+++ INFORMATION PROVIDED +++
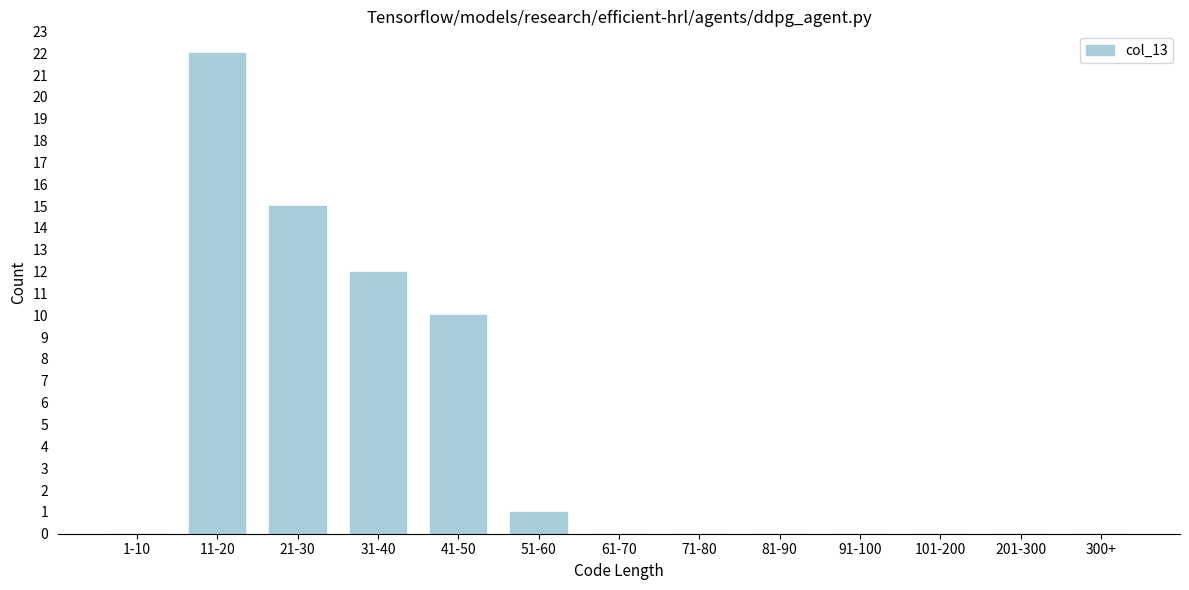

Reading right to left, what are all the values shown in this chart?

300+=0	201-300=0	101-200=0	91-100=0	81-90=0	71-80=0	61-70=0	51-60=1	41-50=10	31-40=12	21-30=15	11-20=22	1-10=0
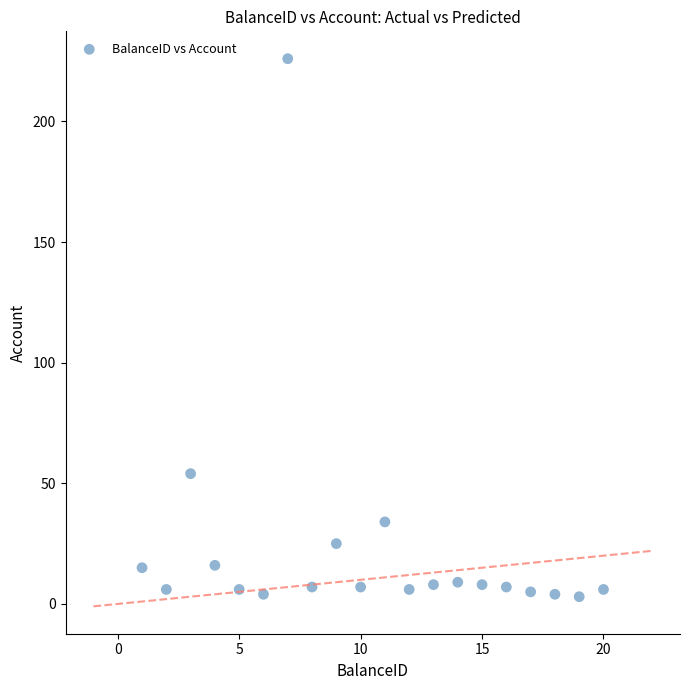

What Y value in the scatter plot is closest to 114?

54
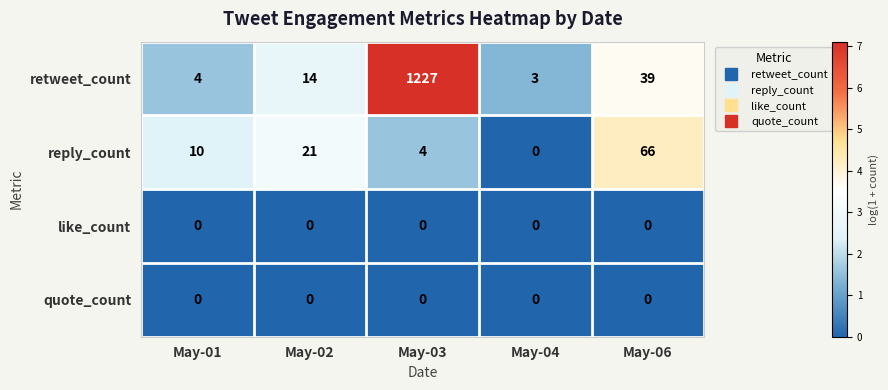

The value of retweet_count at May-06 is 39. True or false?

True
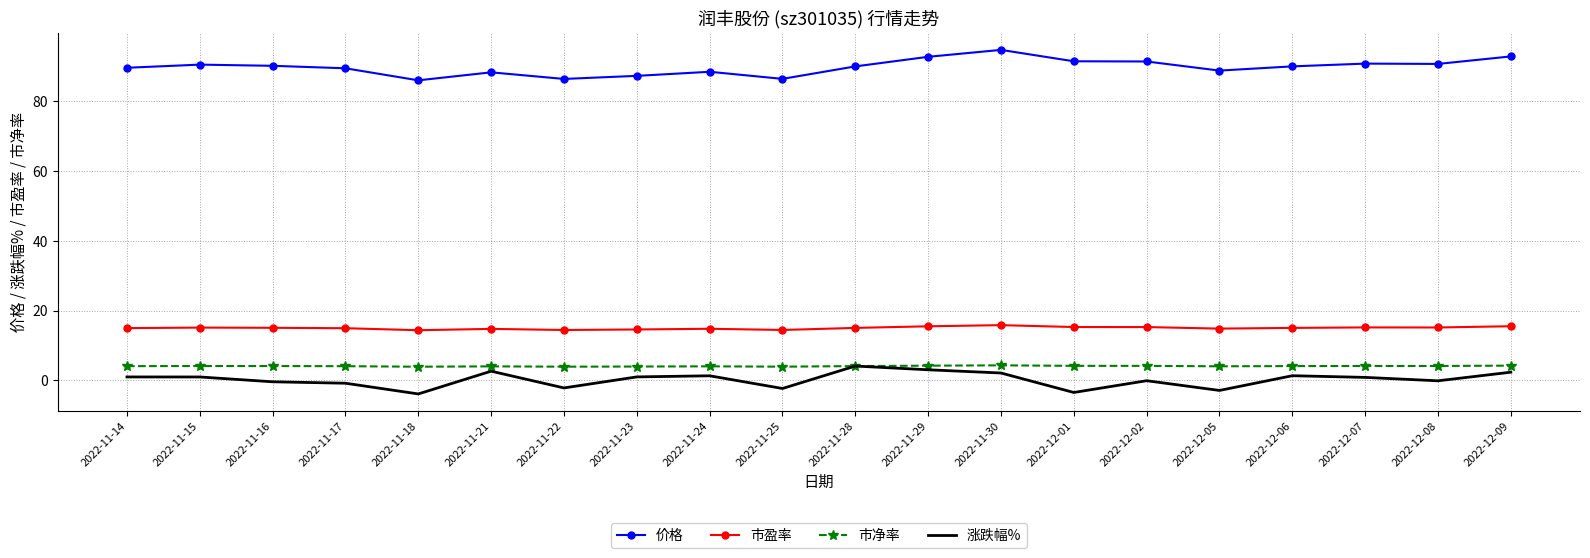

In 涨跌幅%, how many points are higher than both neighbors (excluding endpoints)?

5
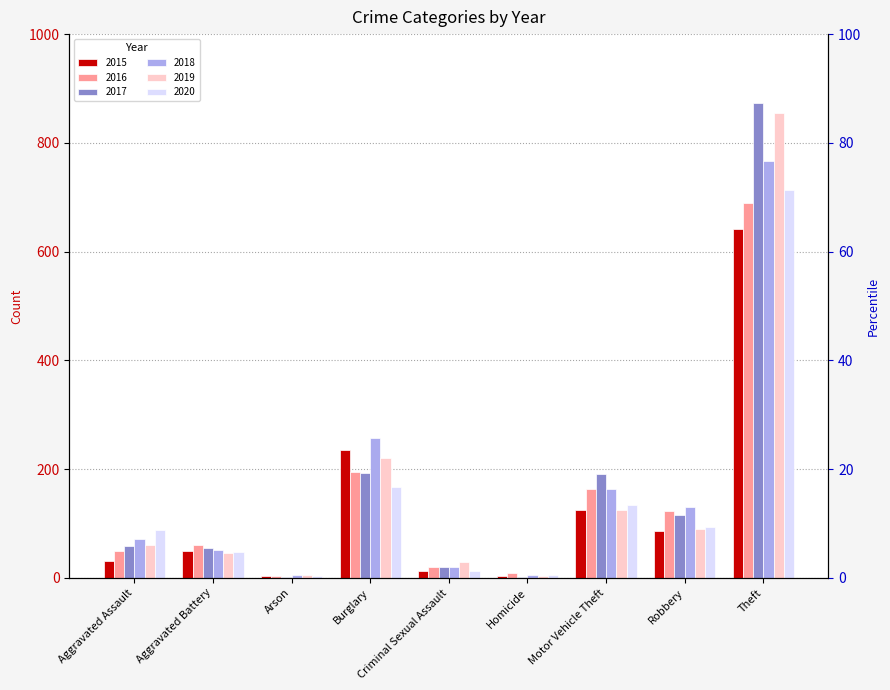

At how many categories does at least one series exceed 510?

1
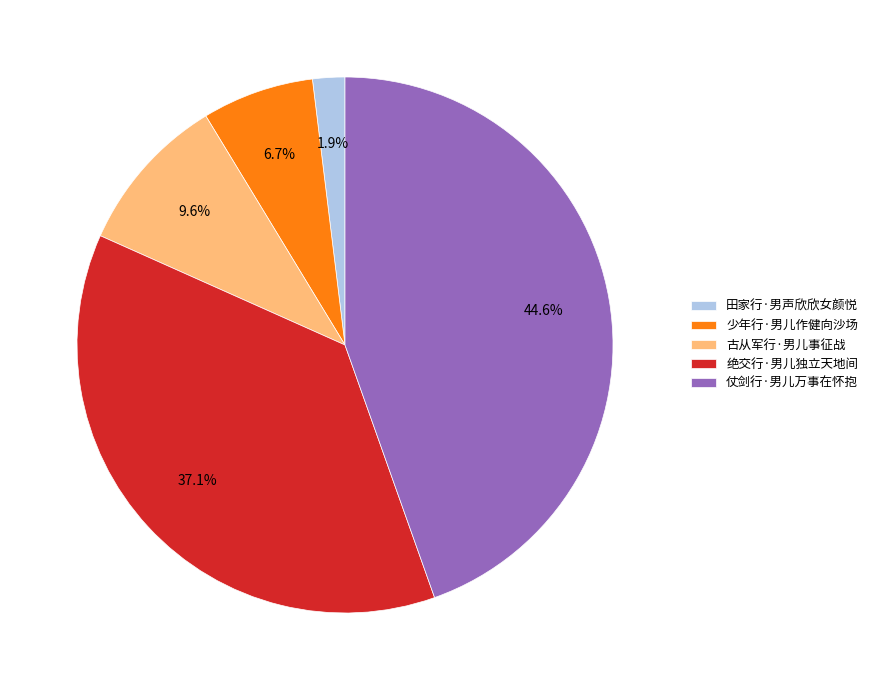

Between 少年行·男儿作健向沙场 and 田家行·男声欣欣女颜悦, which is larger?

少年行·男儿作健向沙场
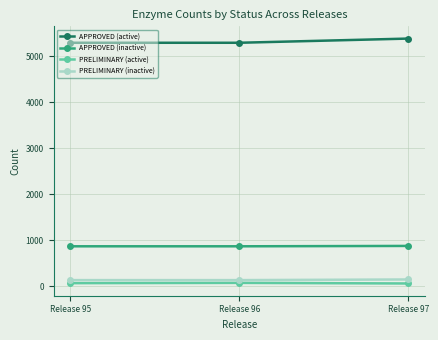

What is the value of the PRELIMINARY (inactive) point at the 2nd from the left?

134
+++
TASK DETAILS: Rewrite all of the rows above with "scatter plot" swapped for "scatter diagram" and every other word left as it is. Omit the pictures from your version.

YOUR SOLUTION:
Reading right to left, what are all the values shown in this chart?

300+=0	201-300=0	101-200=0	91-100=0	81-90=0	71-80=0	61-70=0	51-60=1	41-50=10	31-40=12	21-30=15	11-20=22	1-10=0

What Y value in the scatter diagram is closest to 114?

54

The value of retweet_count at May-06 is 39. True or false?

True

In 涨跌幅%, how many points are higher than both neighbors (excluding endpoints)?

5

At how many categories does at least one series exceed 510?

1

Between 少年行·男儿作健向沙场 and 田家行·男声欣欣女颜悦, which is larger?

少年行·男儿作健向沙场

What is the value of the PRELIMINARY (inactive) point at the 2nd from the left?

134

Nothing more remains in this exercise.